Whilst early rules of trade and barter have existed since ancient times, modern laws of contract in the West are traceable from the industrial revolution (1750 onwards), when increasing numbers worked in factories for a cash wage. In particular, the growing strength of the British economy and the adaptability and flexibility of the English common law led to a swift development of English contract law. Colonies within the British empire (including the USA and the Dominions) would adopt the law of the mother country. In the 20th century, the growth of export trade led to countries adopting international conventions, such as the Hague-Visby Rules and the UN Convention on Contracts for the International Sale of Goods, to promote uniform regulations.
Contract law is based on the principle expressed in the Latin phrase pacta sunt servanda, ("agreements must be kept").
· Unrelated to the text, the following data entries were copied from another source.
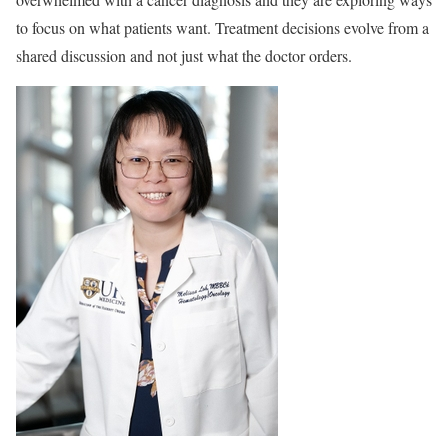
to focus on what patients want. Treatment decisions evolve from a
shared discussion and not just what the doctor orders.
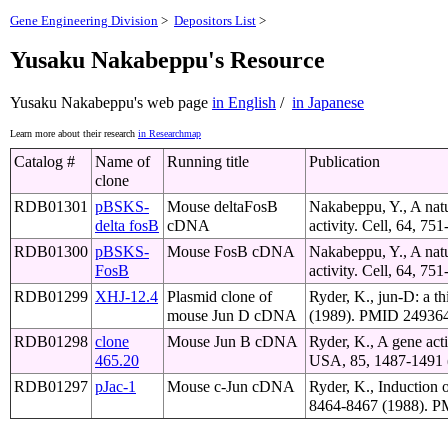
Gene Engineering Division
>
Depositors List
>
Yusaku Nakabeppu's Resource
Yusaku Nakabeppu's web page
in English
/
in Japanese
Learn more about their research
in Researchmap
Catalog #
Name of
Running title
Publication
clone
RDB01301
pBSKS-
Mouse deltaFosB
Nakabeppu, Y., A natur
delta fosB
cDNA
activity. Cell, 64, 7
RDB01300
pBSKS-
Mouse FosB cDNA
Nakabeppu, Y., A natur
FosB
activity. Cell, 64, 7
RDB01299
XHJ-12.4
Plasmid clone of
Ryder, K., jun-D: a t
mouse Jun D cDNA
(1989). PMID 249364
RDB01298
clone
Mouse Jun B cDNA
Ryder, K., A gene acti
465.20
USA, 85, 1487-1491 
RDB01297
pJac-1
Mouse c-Jun cDNA
Ryder, K., Induction 
8464-8467 (1988). P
The common law of contract originated with the now-defunct writ of assumpsit, which was originally a tort action based on reliance. Contract law falls within the general law of obligations, along with tort, unjust enrichment, and restitution.
Jurisdictions vary in their principles of freedom of contract. In common law jurisdictions such as England and the United States, a high degree of freedom is the norm. For example, in American law, it was determined in the 1901 case of Hurley v Eddingfield that a physician was permitted to deny treatment to a patient despite the lack of other available medical assistance and the patient's subsequent death. This is in contrast to the civil law, which typically applies certain overarching principles to disputes arising out of contract, as in the French Civil Code. Other legal systems such as Islamic law, socialist legal systems, and customary law have their own variations.
However, in both the European union and the United States, the need to prevent discrimination has eroded the full extent of freedom of contract. Legislation governing equality, equal pay, racial discrimination, disability discrimination and so on, has imposed limits of the full freedom of contract. For example, the Civil Rights Act of 1964 restricted private racial discrimination against African-Americans. In the early 20th century, the United States underwent the "Lochner era", in which the Supreme Court of the United States struck down economic regulations on the basis of freedom of contract and the Due Process Clause; these decisions were eventually overturned, and the Supreme Court established a deference to legislative statutes and regulations that restrict freedom of contract. The US Constitution contains a Contract Clause, but this has been interpreted as only restricting the retroactive impairment of contracts.